:: EXERCISE DATA

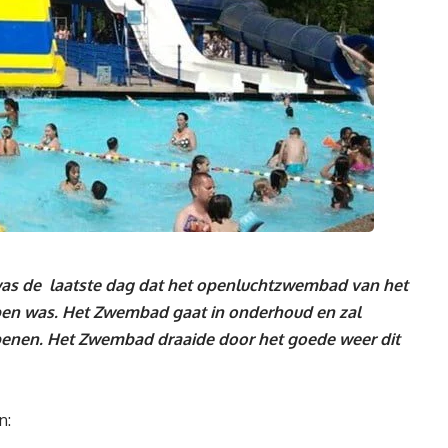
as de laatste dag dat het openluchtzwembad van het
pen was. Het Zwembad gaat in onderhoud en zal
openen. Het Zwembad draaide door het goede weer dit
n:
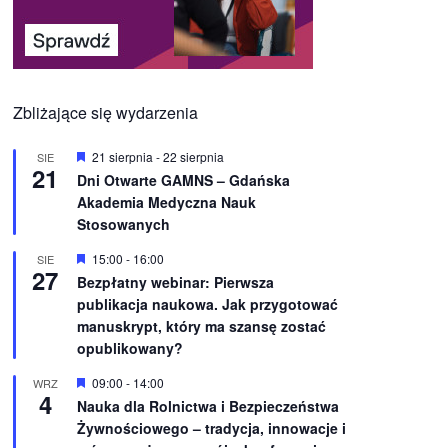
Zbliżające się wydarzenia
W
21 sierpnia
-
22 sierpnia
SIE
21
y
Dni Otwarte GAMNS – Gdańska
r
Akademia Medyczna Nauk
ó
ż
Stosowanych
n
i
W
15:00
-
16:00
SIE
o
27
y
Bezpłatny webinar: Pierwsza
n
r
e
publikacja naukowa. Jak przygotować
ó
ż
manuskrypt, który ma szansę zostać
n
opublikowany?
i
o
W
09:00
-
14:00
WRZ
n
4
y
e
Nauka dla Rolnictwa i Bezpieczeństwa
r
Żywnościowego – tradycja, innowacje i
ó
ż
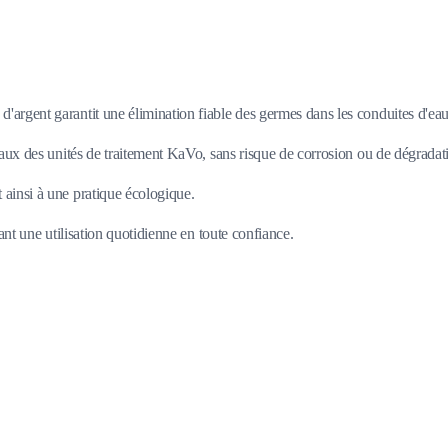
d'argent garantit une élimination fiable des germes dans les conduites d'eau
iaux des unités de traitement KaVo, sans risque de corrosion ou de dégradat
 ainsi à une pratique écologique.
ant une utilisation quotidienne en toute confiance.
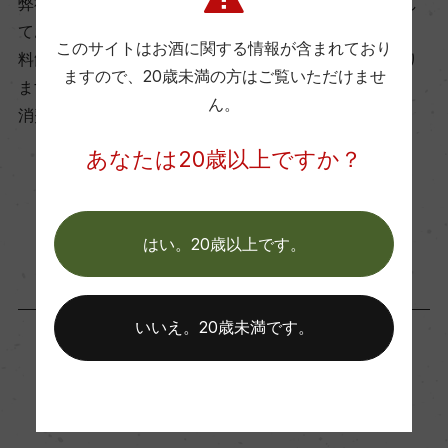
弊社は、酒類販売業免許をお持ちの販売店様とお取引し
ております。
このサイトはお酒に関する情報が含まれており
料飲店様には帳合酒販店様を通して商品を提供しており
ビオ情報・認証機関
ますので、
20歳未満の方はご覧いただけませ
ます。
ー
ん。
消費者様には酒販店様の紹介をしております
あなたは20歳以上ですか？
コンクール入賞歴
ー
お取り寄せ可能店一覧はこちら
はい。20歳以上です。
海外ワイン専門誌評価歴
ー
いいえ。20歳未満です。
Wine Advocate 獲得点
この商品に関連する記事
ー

::::

### EXERCISE OBJECTIVE
Extract every line of text from the data above and reproduce each one verbatim, in its original order. Omit the picture placeholders from your output.

### PROBLEM SOLUTION
as de laatste dag dat het openluchtzwembad van het
pen was. Het Zwembad gaat in onderhoud en zal
openen. Het Zwembad draaide door het goede weer dit
n:
Zbliżające się wydarzenia
W
21 sierpnia
-
22 sierpnia
SIE
21
y
Dni Otwarte GAMNS – Gdańska
r
Akademia Medyczna Nauk
ó
ż
Stosowanych
n
i
W
15:00
-
16:00
SIE
o
27
y
Bezpłatny webinar: Pierwsza
n
r
e
publikacja naukowa. Jak przygotować
ó
ż
manuskrypt, który ma szansę zostać
n
opublikowany?
i
o
W
09:00
-
14:00
WRZ
n
4
y
e
Nauka dla Rolnictwa i Bezpieczeństwa
r
Żywnościowego – tradycja, innowacje i
ó
ż
d'argent garantit une élimination fiable des germes dans les conduites d'eau
iaux des unités de traitement KaVo, sans risque de corrosion ou de dégradat
 ainsi à une pratique écologique.
ant une utilisation quotidienne en toute confiance.
弊社は、酒類販売業免許をお持ちの販売店様とお取引し
ております。
このサイトはお酒に関する情報が含まれており
料飲店様には帳合酒販店様を通して商品を提供しており
ビオ情報・認証機関
ますので、
20歳未満の方はご覧いただけませ
ます。
ー
ん。
消費者様には酒販店様の紹介をしております
あなたは20歳以上ですか？
コンクール入賞歴
ー
お取り寄せ可能店一覧はこちら
はい。20歳以上です。
海外ワイン専門誌評価歴
ー
いいえ。20歳未満です。
Wine Advocate 獲得点
この商品に関連する記事
ー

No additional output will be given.